Task prompt:
Write out each of the records again, replacing "Цена" with "Стоимость" and leaving everything else unchanged.

Dataset excerpts
::::

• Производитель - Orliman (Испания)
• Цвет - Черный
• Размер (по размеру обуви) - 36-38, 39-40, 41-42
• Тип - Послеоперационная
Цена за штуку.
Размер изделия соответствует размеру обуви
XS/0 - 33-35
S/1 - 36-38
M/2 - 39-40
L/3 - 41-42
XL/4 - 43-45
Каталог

::::

Result for this exercise:
• Производитель - Orliman (Испания)
• Цвет - Черный
• Размер (по размеру обуви) - 36-38, 39-40, 41-42
• Тип - Послеоперационная
Стоимость за штуку.
Размер изделия соответствует размеру обуви
XS/0 - 33-35
S/1 - 36-38
M/2 - 39-40
L/3 - 41-42
XL/4 - 43-45
Каталог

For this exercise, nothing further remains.